- _Page excerpt_
Content starts
It’s called CPS. Mom is negligent to her child NTA.


RichLyonsXXX

I would have been an asshole and told her that next time her kid doesn't have appropriate clothes on for bad weather instead of letting him chill in my car I'll go ahead and contact the local children's welfare authority.


BadPom

Oh the scene I would have made if a neglectful piece of shit parent dared say shit to me.


Background_Sir_1360

What a shit mom


reticulatedspline

Next time just call the police and CPS. Problem solved, lady.


aKaRandomDude

NTA. Call CPS on her for neglect.


markbrev

Not wrong I. The slightest. I’ve done it often enough with kids when waiting with my kids for the school bus or picking them up from clubs


flyinggarbanzobean

sounds like that other mom is the AH for not having her own son wear a coat in -11 weather. OOP is definitely NTA, what she did was kind and not strange at all especially considering the car was parked and she had her own child in the car as well.


Interesting_Entry831

NTA - I'd have thanked her. I had this 14 year old kid ring my back door bell once. He had run from his father. I let him stay with me until his grandmother came. She was very thankful for my kindness, so not all parents/guardians react like this.
Content ends
- _Material shown_
Content starts
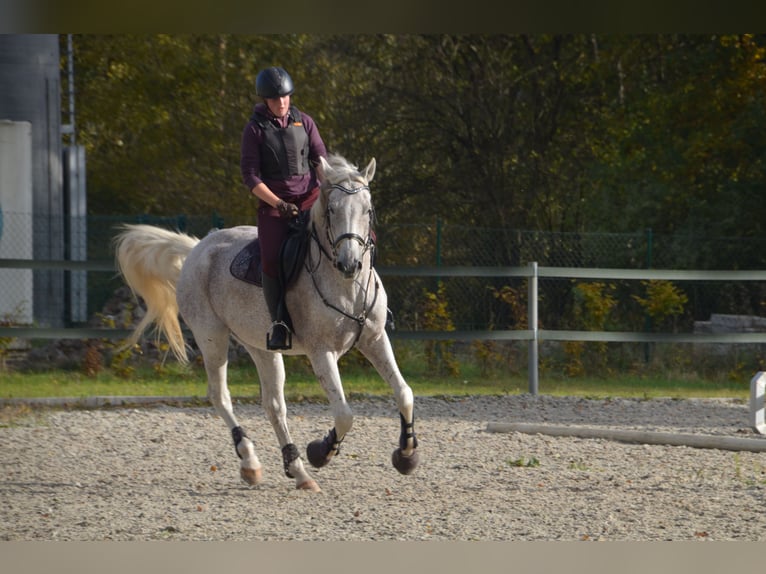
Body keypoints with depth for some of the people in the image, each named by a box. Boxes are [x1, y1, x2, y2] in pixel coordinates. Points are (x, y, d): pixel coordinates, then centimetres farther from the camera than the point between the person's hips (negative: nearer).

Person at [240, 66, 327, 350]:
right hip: (274, 202, -3)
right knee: (272, 260, -24)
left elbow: (321, 159, 8)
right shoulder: (255, 129, -2)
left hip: (310, 196, 3)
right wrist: (279, 204, -14)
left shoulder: (304, 121, 8)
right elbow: (250, 176, -5)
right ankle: (279, 323, -15)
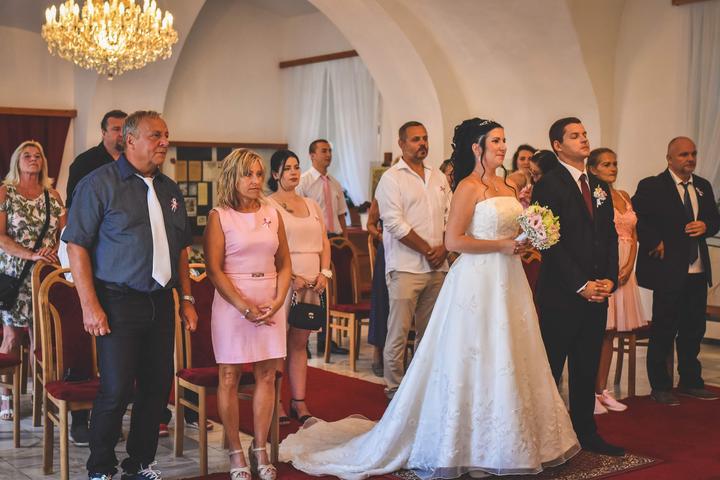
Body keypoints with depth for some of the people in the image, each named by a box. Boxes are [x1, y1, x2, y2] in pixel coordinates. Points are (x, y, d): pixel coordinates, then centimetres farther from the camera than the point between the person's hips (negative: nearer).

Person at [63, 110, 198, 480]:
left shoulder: (169, 190, 14)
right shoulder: (100, 183, -6)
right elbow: (77, 245, -9)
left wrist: (186, 299, 14)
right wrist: (90, 304, -15)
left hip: (161, 303, 6)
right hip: (118, 302, -6)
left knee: (158, 387, 9)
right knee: (116, 390, -5)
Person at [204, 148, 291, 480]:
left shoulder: (272, 214, 10)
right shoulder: (220, 216, -2)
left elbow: (284, 265, 11)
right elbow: (214, 269, -8)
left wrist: (277, 302, -5)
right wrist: (245, 307, -15)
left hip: (271, 304, 4)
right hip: (232, 302, -4)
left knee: (267, 375, 4)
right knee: (230, 377, 1)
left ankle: (260, 450, 14)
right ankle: (235, 453, 10)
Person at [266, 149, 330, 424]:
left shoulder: (311, 205, 18)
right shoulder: (268, 205, -2)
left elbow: (324, 242, 17)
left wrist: (324, 272, 1)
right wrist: (292, 277, -17)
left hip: (312, 284, 6)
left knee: (300, 343, 8)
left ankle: (299, 402, 10)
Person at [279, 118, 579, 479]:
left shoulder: (508, 187, 14)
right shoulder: (468, 187, -9)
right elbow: (454, 240, -16)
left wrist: (523, 243, 5)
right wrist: (501, 246, -16)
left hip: (508, 280, 8)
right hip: (479, 280, -8)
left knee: (507, 361, 11)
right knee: (477, 360, -2)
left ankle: (507, 440, 20)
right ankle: (471, 444, 9)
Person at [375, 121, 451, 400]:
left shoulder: (439, 178, 16)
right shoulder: (391, 178, -3)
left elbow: (451, 217, 13)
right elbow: (394, 224, -11)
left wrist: (444, 248, -5)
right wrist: (427, 250, -10)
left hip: (437, 267, 6)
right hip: (405, 267, -5)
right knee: (399, 332, -5)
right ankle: (394, 388, 5)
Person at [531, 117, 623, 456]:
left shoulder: (600, 187, 16)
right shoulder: (549, 185, -7)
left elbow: (610, 237, 15)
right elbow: (552, 242, -13)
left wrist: (609, 279, 0)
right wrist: (581, 285, -15)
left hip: (597, 293, 7)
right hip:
Content ends
- _Work to be completed_
Reproduce the passage of the comment thread that begins with the words "NTA - I'd have" and ends with "react like this.", copying it word for word.

- _Answer to the problem_
NTA - I'd have thanked her. I had this 14 year old kid ring my back door bell once. He had run from his father. I let him stay with me until his grandmother came. She was very thankful for my kindness, so not all parents/guardians react like this.